The CSIPM strongly advocates for universal social protection policies to support families and communities who face the increase in prices and which truly address inequalities. Social and solidarity economies can address many of the symptoms and root causes of our failing food system.
We are not speaking about utopic or unfeasible measures, there are already existing examples of policy frameworks that are human rights-based, equitable, and based on social justice, they just need upscaling, support, and overall implementation.
Think about the Bolsa Familia introduced in Brazil in 2007, a food safety basic income. Built on linking local agroecological and organic small-scale localized food production for school meals and a strong Ministry for solidarity economy as well as a Ministry for small-holder farmers. Proved to ensure an intersectional approach to the right to food, including both Indigenous producers and consumers.

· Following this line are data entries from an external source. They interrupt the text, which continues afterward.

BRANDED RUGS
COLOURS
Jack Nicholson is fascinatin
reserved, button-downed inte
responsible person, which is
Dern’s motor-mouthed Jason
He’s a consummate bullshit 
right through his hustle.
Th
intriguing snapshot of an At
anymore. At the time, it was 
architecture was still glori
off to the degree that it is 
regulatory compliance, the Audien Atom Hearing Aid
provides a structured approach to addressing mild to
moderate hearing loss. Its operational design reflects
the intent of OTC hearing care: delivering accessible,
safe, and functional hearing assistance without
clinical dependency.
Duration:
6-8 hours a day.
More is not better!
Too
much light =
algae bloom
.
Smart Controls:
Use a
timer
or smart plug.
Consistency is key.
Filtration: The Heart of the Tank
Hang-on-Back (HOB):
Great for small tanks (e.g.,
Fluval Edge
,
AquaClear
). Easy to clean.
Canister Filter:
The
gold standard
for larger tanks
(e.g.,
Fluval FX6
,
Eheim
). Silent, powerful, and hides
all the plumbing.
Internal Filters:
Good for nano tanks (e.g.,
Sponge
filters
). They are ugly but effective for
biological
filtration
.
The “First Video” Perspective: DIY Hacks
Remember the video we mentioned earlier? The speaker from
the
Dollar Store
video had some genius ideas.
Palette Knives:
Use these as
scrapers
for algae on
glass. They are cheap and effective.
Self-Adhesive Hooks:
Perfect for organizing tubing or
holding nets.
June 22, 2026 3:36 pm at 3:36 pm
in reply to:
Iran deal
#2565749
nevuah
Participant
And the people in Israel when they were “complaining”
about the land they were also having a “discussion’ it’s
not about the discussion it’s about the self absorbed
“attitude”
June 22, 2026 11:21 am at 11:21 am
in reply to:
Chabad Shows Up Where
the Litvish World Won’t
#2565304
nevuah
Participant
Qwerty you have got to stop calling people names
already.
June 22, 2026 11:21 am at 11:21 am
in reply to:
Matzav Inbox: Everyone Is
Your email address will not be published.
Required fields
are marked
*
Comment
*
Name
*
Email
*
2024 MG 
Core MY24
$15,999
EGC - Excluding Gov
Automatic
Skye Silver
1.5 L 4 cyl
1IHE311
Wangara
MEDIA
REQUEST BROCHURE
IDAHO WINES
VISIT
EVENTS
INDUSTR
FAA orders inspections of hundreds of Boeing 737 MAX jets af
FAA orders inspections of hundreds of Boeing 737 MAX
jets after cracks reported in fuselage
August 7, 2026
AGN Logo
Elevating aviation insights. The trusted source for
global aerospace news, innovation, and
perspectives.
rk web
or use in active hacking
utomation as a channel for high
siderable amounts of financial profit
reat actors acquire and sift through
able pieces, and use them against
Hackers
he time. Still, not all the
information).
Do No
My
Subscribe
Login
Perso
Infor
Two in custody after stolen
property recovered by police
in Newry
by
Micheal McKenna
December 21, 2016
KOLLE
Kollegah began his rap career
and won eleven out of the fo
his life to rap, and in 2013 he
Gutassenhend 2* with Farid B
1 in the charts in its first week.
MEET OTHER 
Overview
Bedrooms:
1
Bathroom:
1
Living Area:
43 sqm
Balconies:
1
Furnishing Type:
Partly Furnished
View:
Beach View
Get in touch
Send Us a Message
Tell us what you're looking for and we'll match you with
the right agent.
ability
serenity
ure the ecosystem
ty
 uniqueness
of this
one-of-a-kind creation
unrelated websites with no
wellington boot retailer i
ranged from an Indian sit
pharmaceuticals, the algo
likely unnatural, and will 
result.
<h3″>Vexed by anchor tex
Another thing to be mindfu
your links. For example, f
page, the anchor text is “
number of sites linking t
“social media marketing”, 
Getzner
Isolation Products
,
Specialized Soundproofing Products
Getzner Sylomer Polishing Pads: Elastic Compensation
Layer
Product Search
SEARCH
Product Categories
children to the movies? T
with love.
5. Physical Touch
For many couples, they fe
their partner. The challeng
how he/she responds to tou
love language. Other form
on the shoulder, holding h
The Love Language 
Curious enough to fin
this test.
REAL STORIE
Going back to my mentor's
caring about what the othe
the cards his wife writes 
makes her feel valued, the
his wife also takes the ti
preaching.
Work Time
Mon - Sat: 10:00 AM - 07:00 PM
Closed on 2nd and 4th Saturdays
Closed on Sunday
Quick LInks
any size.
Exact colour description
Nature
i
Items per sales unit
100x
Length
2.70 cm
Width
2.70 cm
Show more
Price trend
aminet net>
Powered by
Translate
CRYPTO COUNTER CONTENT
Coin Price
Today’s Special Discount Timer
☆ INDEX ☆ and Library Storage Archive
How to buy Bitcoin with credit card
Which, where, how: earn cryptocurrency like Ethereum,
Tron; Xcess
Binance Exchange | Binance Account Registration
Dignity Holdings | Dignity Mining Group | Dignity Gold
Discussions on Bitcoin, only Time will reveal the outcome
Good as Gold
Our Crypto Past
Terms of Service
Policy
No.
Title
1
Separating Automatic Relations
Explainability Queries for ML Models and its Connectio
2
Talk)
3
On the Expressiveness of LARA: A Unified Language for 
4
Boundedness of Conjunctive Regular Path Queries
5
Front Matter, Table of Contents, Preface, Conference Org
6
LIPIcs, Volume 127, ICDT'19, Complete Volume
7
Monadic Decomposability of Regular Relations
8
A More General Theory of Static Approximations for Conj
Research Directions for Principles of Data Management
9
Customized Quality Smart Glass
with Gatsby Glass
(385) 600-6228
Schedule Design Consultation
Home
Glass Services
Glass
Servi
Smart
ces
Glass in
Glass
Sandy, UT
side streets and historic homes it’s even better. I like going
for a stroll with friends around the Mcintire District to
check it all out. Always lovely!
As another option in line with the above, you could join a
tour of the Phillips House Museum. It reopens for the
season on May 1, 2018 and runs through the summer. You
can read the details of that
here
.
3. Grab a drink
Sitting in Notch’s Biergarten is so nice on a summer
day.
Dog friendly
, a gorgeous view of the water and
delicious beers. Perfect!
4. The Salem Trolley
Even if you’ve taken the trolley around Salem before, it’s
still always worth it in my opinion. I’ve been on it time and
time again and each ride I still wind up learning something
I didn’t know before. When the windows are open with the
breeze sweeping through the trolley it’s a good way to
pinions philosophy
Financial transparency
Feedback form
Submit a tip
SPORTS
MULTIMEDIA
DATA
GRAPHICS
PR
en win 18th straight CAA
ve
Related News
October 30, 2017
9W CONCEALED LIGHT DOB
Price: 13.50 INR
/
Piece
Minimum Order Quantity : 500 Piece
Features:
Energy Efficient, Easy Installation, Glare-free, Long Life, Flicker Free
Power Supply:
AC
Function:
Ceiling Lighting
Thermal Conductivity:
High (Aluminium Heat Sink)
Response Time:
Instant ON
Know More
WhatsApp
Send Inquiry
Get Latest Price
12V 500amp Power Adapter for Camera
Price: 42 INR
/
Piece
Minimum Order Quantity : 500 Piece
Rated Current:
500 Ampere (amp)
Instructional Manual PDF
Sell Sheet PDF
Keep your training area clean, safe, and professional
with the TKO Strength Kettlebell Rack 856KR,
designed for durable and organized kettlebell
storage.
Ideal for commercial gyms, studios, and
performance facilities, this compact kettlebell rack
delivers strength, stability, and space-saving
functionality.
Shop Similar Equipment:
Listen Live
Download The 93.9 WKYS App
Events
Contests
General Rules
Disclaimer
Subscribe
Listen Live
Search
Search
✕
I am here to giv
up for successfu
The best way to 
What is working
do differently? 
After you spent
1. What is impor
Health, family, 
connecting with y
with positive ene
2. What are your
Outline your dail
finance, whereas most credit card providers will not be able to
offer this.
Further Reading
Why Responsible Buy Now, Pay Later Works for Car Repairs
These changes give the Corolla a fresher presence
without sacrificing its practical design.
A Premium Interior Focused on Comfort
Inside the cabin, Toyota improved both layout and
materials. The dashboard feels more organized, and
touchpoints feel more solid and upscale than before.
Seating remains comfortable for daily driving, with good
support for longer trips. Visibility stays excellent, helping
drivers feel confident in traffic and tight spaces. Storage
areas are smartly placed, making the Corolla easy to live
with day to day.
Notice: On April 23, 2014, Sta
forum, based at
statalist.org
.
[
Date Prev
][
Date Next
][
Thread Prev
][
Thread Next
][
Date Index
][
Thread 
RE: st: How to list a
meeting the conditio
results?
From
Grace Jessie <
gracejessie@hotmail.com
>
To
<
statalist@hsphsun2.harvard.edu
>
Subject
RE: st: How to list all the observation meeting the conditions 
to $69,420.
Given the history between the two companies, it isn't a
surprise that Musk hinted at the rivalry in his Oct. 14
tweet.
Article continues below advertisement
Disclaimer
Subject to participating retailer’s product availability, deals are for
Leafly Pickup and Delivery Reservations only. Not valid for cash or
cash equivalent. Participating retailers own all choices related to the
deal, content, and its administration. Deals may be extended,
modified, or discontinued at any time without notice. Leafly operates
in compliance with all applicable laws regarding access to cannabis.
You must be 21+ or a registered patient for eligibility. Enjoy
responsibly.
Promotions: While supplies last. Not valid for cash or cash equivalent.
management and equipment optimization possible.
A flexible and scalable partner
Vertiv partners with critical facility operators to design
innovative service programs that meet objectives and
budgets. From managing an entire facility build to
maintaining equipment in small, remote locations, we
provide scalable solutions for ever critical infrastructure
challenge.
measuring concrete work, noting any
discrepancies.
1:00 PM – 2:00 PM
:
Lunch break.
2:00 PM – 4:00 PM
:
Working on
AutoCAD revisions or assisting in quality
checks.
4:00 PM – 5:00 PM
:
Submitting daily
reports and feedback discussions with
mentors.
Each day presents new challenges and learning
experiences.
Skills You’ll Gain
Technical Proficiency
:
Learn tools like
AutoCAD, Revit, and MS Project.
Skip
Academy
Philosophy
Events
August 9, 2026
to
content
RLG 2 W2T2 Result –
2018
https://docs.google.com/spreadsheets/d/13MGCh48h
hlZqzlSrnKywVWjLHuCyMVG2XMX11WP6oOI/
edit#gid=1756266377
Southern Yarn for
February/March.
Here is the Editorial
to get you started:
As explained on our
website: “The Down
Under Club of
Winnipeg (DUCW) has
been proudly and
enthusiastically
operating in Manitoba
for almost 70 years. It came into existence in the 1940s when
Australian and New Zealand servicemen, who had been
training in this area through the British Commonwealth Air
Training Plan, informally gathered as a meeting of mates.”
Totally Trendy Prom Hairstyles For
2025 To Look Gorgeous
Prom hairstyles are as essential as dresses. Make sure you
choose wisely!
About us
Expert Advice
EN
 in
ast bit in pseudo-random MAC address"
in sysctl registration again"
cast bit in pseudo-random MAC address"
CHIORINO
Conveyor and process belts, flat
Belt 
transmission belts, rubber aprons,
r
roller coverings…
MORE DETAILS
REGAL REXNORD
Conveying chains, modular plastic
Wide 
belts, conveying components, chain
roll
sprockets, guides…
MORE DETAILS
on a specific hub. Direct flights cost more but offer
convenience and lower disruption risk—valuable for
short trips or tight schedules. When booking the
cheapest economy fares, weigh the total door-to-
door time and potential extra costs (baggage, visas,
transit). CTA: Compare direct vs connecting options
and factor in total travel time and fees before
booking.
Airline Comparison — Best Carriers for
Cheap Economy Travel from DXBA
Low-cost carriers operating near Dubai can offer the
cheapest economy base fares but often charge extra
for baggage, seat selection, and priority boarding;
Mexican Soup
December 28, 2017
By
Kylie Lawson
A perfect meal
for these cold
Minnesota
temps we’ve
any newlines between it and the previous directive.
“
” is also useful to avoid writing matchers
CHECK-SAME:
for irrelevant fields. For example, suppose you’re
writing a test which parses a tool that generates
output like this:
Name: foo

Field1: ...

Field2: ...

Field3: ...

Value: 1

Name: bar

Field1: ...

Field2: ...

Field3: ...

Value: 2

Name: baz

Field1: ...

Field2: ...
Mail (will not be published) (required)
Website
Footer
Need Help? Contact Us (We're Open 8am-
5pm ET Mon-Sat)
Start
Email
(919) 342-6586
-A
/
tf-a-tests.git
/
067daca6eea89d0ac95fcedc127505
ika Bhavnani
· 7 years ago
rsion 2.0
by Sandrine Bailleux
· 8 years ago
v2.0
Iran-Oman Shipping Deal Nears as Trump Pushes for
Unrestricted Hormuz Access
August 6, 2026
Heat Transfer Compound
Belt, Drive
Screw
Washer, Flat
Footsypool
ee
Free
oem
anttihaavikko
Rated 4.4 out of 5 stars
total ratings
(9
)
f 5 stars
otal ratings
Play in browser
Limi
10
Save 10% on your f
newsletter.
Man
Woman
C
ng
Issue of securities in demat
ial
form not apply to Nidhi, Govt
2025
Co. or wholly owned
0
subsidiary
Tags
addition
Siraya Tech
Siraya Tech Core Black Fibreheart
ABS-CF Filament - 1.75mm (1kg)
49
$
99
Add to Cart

Several CSO groups in Europe and beyond are today calling for measures of food social protection. Because it makes sense, if peasants and rural workers receive decent pay and earn an acceptable living wage, they can then afford to buy healthy food, pay their energy bills, access their workplaces, be less forced to leave rural areas, and become part of the urban poor.
Next to measures of social and solidarity economies, we need to redistribute power. Which means putting a halt to harmful policies and practices. This is the third food price crisis in 15 years. It goes to show how fragile global food markets are, and how prices are largely determined by unsustainable demand, dependence on, and concentration of power in the global supply chains.
Conclusion
Tackling inequalities requires making political and ethical decisions now and in the future, and we strongly hope that the HLPE report by itself, and through the subsequent CFS Policy Convergence process, can significantly contribute to overcoming Inequalities for Food Justice and Healthy, Sustainable Food Systems.